I’ve also met Henry a few times and was happy to finally get one of her books on my list to review. Since reading Torched, I headed to the library to pick up a copy of another of her books for young adults, Shock Point. It’s now part of my summer reading stack and I can’t wait to start reading it. The review on Shock Point will be out later this summer.
July 1, 2009
The Color of Earth is the first in a trilogy of graphic novels about a young girl named Ehwa and her widowed mother who owns a tavern in a small Korean village. The story takes place in a time before that country was geographically split by war.

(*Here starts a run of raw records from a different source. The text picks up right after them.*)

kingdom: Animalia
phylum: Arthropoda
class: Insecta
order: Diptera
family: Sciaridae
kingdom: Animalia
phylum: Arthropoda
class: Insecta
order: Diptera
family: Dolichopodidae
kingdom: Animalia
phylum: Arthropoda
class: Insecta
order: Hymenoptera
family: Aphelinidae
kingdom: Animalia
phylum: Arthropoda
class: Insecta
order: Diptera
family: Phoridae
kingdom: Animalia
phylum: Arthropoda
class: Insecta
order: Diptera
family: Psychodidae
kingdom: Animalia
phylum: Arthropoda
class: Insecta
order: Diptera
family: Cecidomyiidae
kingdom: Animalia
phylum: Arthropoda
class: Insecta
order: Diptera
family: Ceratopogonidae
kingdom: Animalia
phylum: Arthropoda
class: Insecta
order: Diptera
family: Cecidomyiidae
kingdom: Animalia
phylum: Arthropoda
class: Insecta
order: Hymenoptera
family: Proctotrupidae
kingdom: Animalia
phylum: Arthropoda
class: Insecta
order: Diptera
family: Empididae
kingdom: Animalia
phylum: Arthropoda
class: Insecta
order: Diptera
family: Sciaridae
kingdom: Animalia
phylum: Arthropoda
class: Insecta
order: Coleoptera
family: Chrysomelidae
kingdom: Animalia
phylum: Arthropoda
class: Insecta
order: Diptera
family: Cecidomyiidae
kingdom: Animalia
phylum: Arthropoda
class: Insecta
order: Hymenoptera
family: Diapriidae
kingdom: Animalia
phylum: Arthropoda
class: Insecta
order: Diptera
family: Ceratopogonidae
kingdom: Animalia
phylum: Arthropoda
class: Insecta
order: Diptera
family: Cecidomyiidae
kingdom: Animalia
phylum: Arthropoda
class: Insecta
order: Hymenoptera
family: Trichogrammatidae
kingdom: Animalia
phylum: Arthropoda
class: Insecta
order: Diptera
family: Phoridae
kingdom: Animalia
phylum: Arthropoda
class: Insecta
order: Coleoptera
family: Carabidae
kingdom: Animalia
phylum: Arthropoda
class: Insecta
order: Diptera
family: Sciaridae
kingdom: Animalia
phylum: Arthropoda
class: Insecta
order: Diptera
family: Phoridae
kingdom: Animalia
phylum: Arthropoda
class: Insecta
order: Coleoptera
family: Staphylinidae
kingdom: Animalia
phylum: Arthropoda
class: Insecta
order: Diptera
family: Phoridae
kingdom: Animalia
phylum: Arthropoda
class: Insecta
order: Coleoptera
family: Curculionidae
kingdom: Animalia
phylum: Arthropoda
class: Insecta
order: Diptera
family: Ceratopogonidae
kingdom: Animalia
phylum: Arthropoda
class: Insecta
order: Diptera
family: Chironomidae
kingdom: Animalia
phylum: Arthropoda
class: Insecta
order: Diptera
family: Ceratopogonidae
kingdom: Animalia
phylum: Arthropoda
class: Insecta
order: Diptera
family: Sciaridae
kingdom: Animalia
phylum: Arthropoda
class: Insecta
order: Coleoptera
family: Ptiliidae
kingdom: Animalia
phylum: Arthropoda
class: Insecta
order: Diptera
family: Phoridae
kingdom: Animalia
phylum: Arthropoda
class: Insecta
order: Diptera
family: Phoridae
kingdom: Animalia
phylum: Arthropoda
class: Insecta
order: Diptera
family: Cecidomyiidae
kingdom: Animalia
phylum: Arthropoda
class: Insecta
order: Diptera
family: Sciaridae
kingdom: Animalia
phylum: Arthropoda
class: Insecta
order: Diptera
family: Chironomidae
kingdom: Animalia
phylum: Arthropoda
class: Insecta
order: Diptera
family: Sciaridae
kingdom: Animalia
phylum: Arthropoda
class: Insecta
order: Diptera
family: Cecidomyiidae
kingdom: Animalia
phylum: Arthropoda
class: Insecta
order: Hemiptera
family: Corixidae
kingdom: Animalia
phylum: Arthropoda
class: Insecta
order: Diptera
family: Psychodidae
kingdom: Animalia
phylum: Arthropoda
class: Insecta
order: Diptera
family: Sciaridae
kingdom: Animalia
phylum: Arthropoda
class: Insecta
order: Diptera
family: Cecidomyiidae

Author Kim Dong Hwa creates beautiful images that work with the narrative to tell this story of two generations of women. While the story may seem simple as it follows Ehwa from young girl to young adult, it is filled with rich symbolism that you will want to savor as you read. Flowers symbolize many things in the story, and the characters are often associating flowers with someone they love. Also, you get the sense that young Ehwa is beginning to bloom just as the flowers do.
As Ehwa grows, she is confused by the changes in her body, and the information she gets from friends about those changes only confuses her more. Mother and daughter don’t talk about the changes before they occur, but Ehwa does turn to her mother to answer the questions she has. The narrative provides an interesting way to bring up topics like boys having wet dreams and girls starting their periods. The words are simple, but combined with the images they are powerful. While this book is targeted to a young adult audience and these concepts won’t be new to most readers, it can be a jumping off point for further discussion.
I recommend The Color of Earth for mother-daughter book clubs with girls who are 13 or older. In addition to talking about maturing bodies, other points to discuss include first love, Buddhist monks, and life in a small village.